[Scene geometry reasoning data]
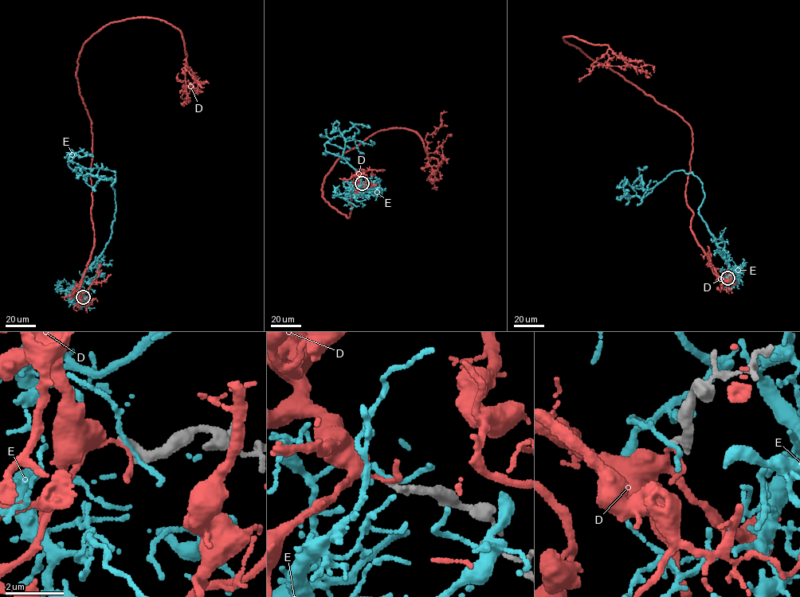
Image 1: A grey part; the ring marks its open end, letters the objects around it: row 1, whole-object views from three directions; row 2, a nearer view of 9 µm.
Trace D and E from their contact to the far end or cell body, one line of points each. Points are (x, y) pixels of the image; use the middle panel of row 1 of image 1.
D: (362, 183), (362, 170), (348, 218), (323, 197), (336, 160), (382, 130), (411, 130), (427, 158), (447, 112)
E: (362, 183), (357, 190), (380, 181), (381, 197), (343, 157), (345, 140), (373, 144), (370, 140)

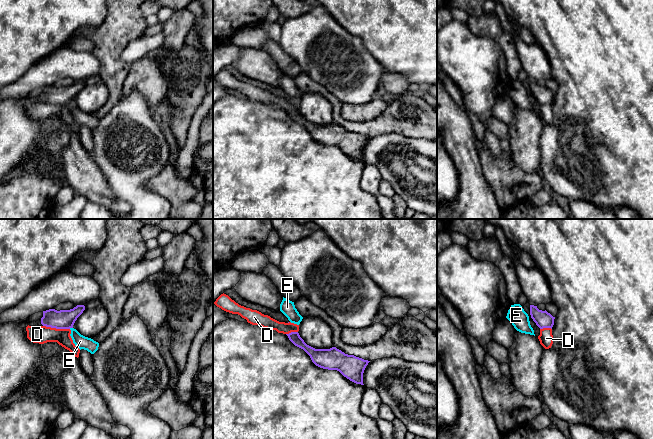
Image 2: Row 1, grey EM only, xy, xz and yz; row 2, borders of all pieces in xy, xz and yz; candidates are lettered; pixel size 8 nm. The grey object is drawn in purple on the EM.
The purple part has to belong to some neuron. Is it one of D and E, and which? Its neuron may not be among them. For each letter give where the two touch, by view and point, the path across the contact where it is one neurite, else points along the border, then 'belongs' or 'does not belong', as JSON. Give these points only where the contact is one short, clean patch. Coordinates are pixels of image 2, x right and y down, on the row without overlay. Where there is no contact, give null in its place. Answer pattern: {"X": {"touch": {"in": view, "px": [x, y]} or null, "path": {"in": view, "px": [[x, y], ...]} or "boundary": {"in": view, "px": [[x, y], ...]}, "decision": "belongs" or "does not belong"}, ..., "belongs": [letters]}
{"D": {"touch": {"in": "xy", "px": [56, 104]}, "boundary": {"in": "xy", "px": [[43, 101], [69, 105]]}, "decision": "does not belong"}, "E": {"touch": {"in": "xy", "px": [70, 103]}, "boundary": {"in": "xy", "px": [[72, 103], [69, 104]]}, "decision": "does not belong"}, "belongs": []}

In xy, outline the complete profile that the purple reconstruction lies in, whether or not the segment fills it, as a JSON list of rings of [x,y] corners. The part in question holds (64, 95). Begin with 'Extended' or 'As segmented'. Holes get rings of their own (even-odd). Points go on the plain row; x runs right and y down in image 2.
As segmented. [[[77,81],[70,86],[60,86],[49,85],[43,87],[43,93],[41,94],[41,100],[46,103],[56,104],[56,105],[70,105],[77,94],[85,86],[84,81]]]

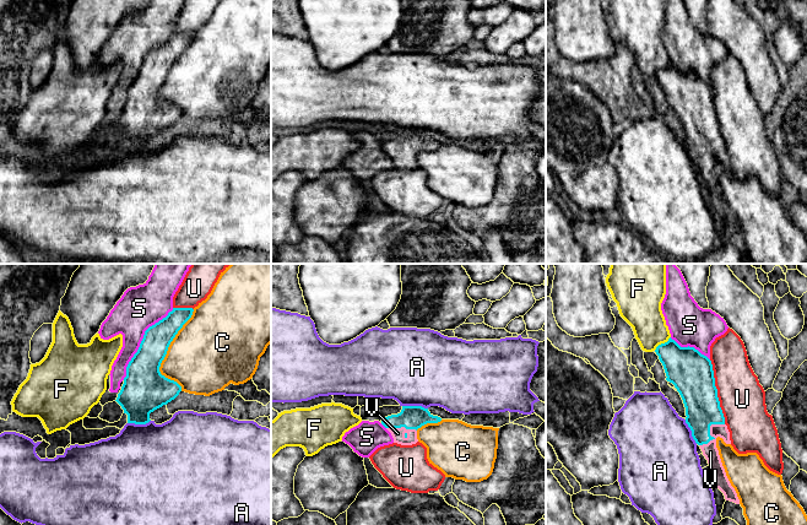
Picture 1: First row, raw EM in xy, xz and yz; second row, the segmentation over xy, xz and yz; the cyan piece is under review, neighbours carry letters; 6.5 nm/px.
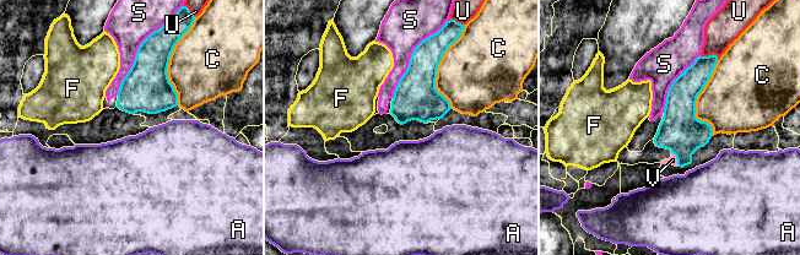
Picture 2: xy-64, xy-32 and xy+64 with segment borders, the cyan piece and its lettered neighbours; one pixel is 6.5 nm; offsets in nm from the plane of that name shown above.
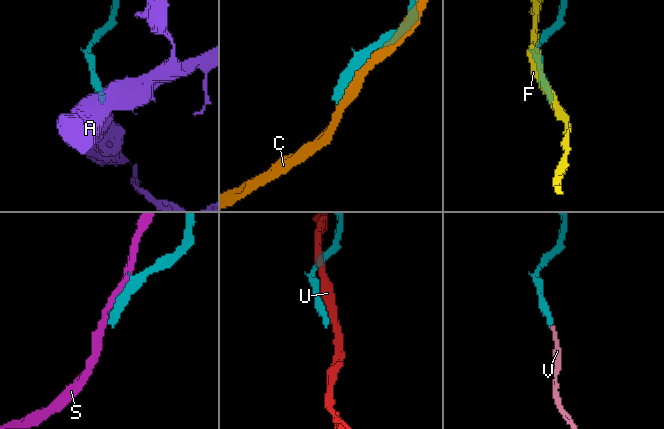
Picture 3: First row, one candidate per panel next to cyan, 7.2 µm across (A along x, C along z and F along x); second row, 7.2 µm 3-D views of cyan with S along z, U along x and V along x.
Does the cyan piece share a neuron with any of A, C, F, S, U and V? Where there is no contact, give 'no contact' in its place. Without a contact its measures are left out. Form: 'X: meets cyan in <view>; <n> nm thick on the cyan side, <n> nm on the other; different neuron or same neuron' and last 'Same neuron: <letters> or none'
A: meets cyan in xz; 160 nm thick on the cyan side, 500 nm on the other; different neuron
C: meets cyan in xy; 260 nm thick on the cyan side, 480 nm on the other; different neuron
F: meets cyan in yz; 280 nm thick on the cyan side, 240 nm on the other; different neuron
S: meets cyan in xy; 240 nm thick on the cyan side, 280 nm on the other; different neuron
U: meets cyan in yz; 280 nm thick on the cyan side, 300 nm on the other; different neuron
V: meets cyan in yz; 240 nm thick on the cyan side, 100 nm on the other; same neuron
Same neuron: V

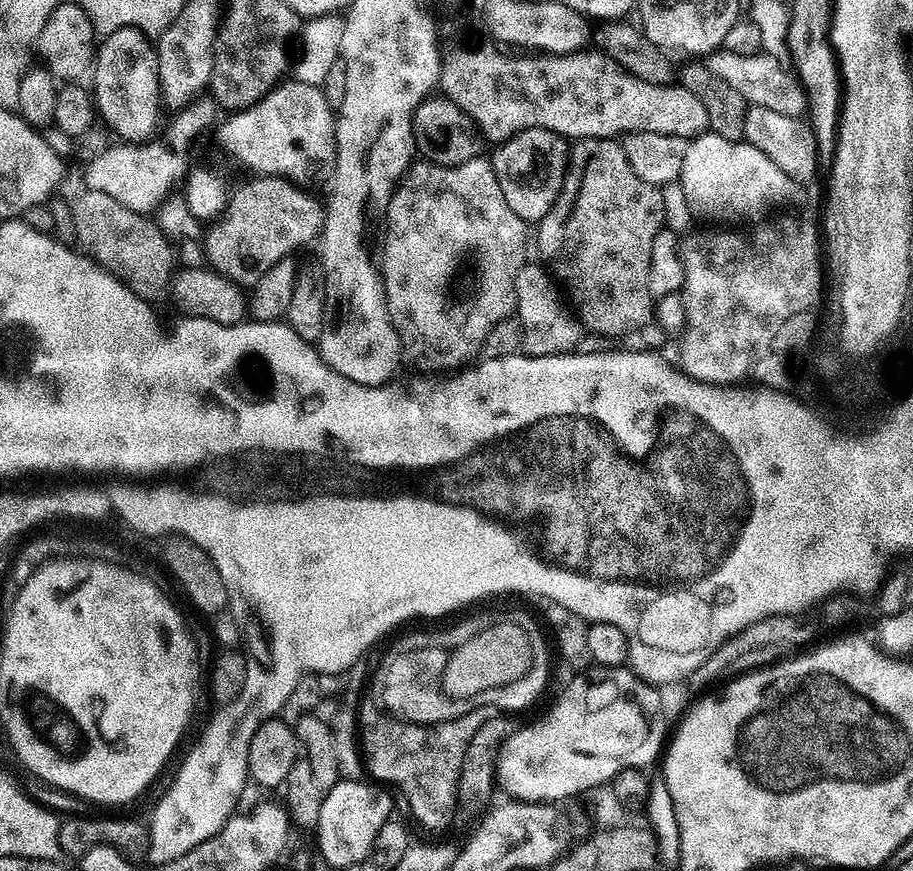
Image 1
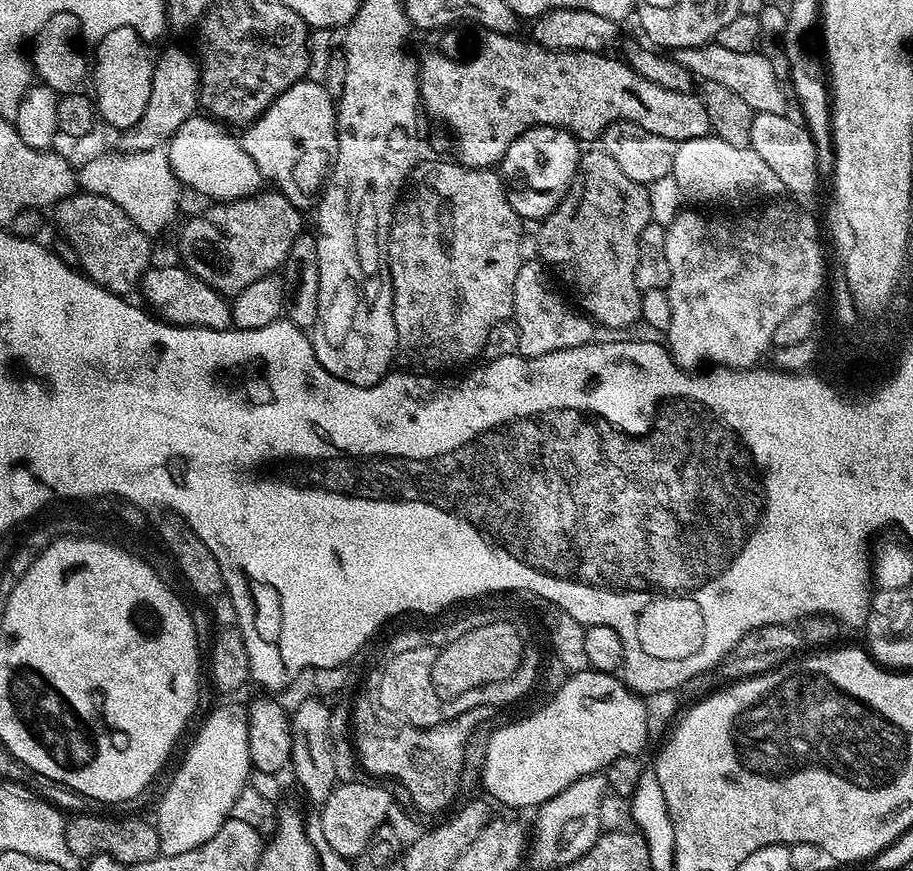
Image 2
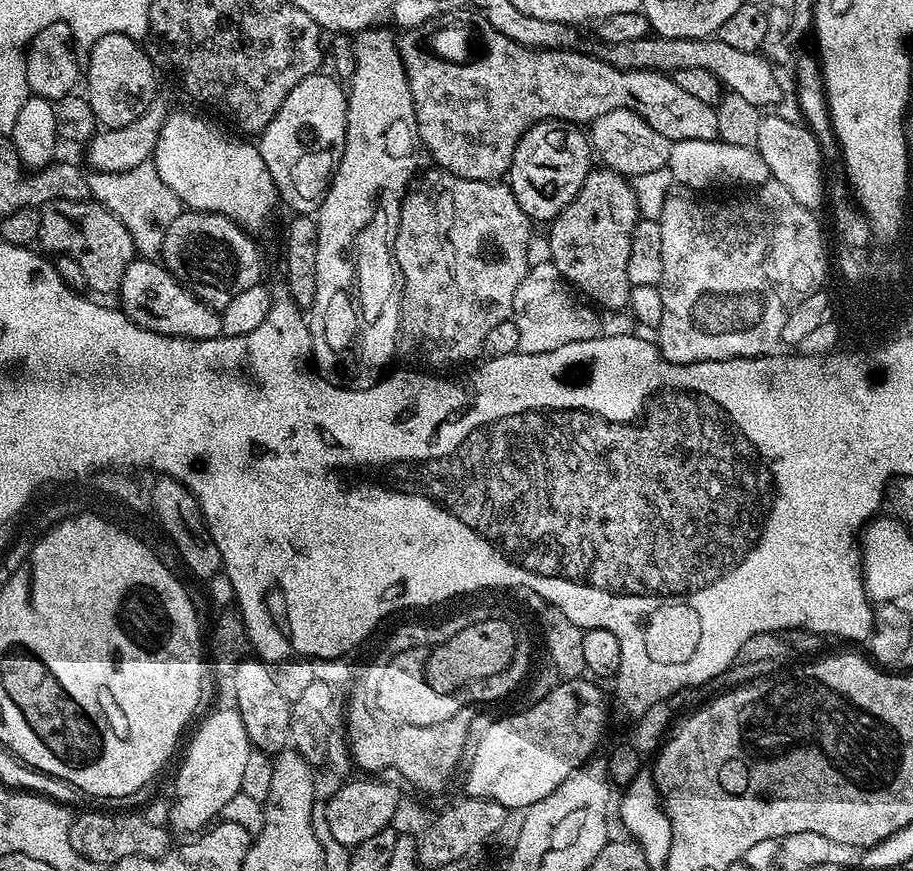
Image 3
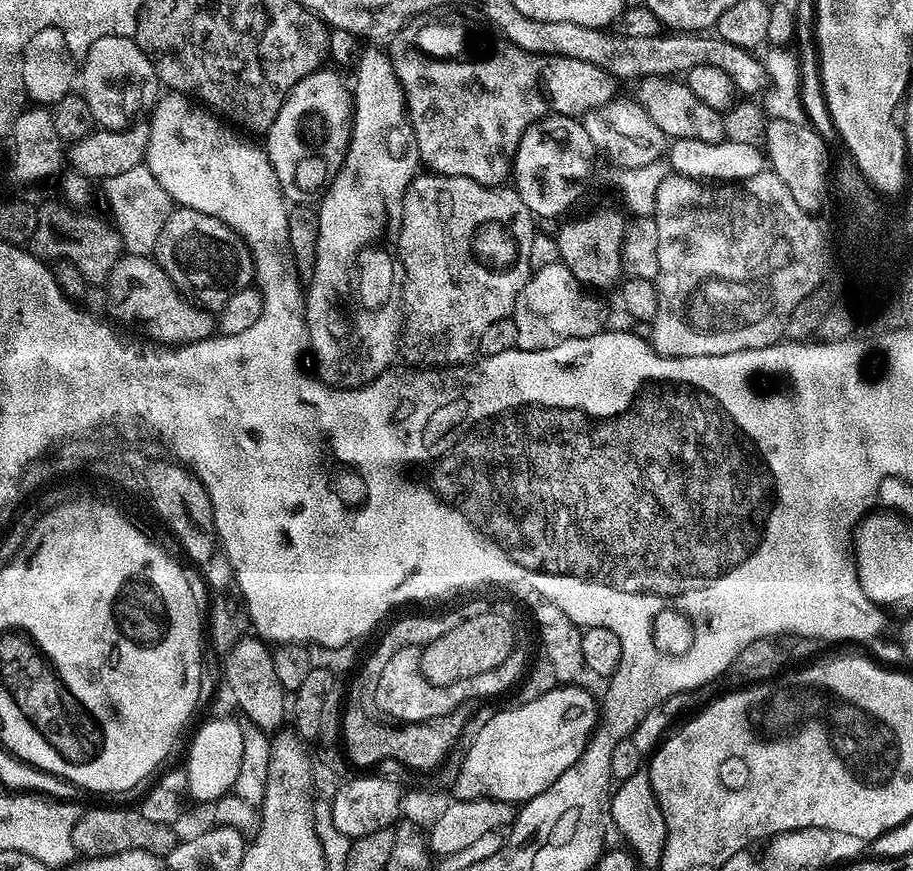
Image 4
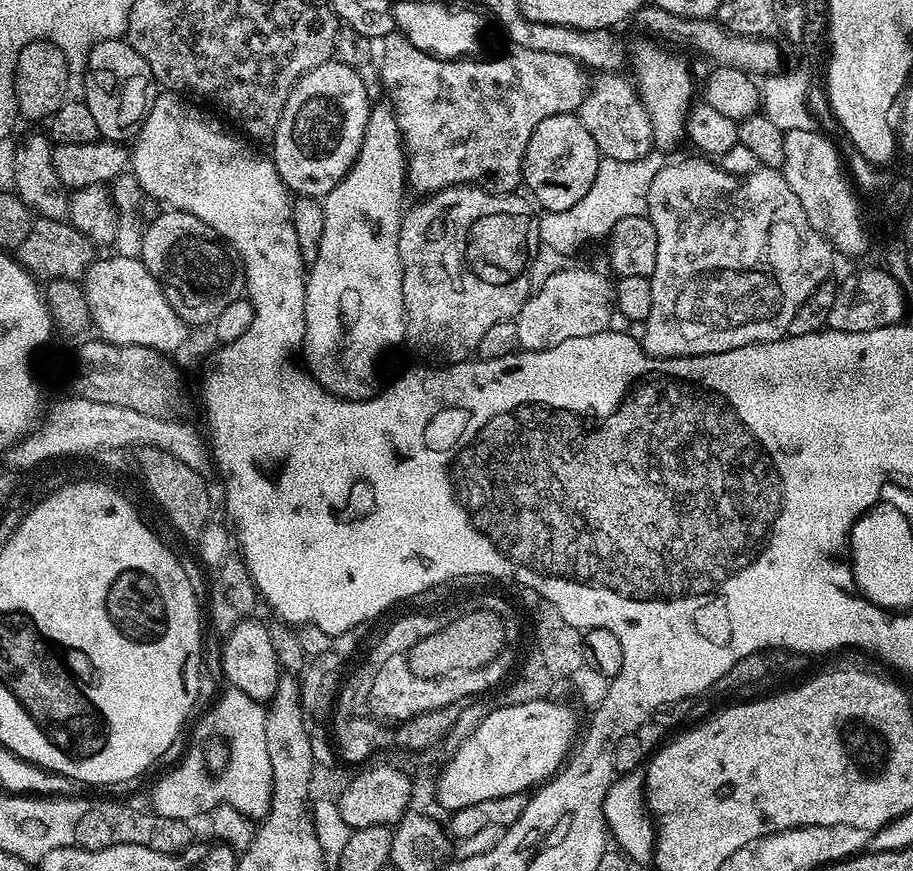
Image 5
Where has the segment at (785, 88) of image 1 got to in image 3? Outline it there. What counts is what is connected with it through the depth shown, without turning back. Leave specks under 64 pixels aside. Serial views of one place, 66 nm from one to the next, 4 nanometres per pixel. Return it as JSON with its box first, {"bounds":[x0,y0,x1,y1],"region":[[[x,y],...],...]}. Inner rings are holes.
{"bounds":[594,34,783,108],"region":[[[649,34],[638,42],[614,42],[595,45],[594,55],[623,72],[662,72],[671,74],[678,70],[710,70],[727,91],[746,98],[759,108],[777,105],[783,92],[777,84],[775,67],[760,52],[737,50],[718,38],[666,38]]]}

# [EXERCISE DESCRIPTION]
Your answer should consist of the lines above that hold the word "object", copied exactly.

# [FINISHED EXERCISE]
Image 1: A grey part; the ring marks its open end, letters the objects around it: row 1, whole-object views from three directions; row 2, a nearer view of 9 µm.
Image 2: Row 1, grey EM only, xy, xz and yz; row 2, borders of all pieces in xy, xz and yz; candidates are lettered; pixel size 8 nm. The grey object is drawn in purple on the EM.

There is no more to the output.